═════ RECORDS PROVIDED ═════
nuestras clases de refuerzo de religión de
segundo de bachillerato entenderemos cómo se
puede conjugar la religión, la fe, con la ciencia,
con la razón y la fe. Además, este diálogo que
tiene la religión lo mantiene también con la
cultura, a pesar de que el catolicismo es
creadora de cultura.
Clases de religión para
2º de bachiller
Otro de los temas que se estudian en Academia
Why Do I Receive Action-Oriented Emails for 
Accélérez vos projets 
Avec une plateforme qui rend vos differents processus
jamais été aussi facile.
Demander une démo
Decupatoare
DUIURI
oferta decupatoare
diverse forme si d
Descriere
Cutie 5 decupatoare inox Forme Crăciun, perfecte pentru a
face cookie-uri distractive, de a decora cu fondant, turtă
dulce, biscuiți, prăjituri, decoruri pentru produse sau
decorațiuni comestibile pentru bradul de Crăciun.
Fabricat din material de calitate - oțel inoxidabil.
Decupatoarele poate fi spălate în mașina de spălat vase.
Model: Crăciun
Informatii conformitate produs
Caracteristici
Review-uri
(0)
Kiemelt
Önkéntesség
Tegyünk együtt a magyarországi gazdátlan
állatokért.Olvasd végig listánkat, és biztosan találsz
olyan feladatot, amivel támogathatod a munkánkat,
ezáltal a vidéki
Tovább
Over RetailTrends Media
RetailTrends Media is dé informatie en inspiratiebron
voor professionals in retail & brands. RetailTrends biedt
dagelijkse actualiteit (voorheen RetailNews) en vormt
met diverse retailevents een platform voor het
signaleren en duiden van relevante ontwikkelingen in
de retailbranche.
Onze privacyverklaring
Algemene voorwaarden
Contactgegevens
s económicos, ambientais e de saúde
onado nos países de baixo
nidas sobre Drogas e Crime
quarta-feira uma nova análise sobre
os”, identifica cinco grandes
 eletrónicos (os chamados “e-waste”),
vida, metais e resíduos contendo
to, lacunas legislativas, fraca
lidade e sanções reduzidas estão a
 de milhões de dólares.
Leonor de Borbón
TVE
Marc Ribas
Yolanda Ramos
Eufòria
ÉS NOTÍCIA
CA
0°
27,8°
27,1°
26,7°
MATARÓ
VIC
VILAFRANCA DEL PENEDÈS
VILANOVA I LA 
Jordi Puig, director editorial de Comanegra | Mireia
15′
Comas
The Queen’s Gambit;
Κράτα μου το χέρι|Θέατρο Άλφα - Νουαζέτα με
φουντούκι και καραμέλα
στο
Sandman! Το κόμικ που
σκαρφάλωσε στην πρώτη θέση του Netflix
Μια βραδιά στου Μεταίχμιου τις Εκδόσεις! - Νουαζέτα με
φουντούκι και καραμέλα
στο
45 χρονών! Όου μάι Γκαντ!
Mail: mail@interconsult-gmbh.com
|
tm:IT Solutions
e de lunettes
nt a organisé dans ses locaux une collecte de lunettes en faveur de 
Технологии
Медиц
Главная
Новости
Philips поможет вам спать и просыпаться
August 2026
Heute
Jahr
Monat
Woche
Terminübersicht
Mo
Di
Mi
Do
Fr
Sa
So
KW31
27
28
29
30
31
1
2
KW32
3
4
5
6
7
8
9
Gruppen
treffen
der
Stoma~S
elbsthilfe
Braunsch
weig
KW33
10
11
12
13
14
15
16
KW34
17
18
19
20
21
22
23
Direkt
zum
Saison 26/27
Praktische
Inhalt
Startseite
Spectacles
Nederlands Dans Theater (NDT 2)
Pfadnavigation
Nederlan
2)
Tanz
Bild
═════
**ACTION ITEM**
Restate the listing word for word, but only from its first line through the line with "cultura, a pesar de que el catolicismo es", keeping both end lines.

**EXERCISE RESPONSE**
nuestras clases de refuerzo de religión de
segundo de bachillerato entenderemos cómo se
puede conjugar la religión, la fe, con la ciencia,
con la razón y la fe. Además, este diálogo que
tiene la religión lo mantiene también con la
cultura, a pesar de que el catolicismo es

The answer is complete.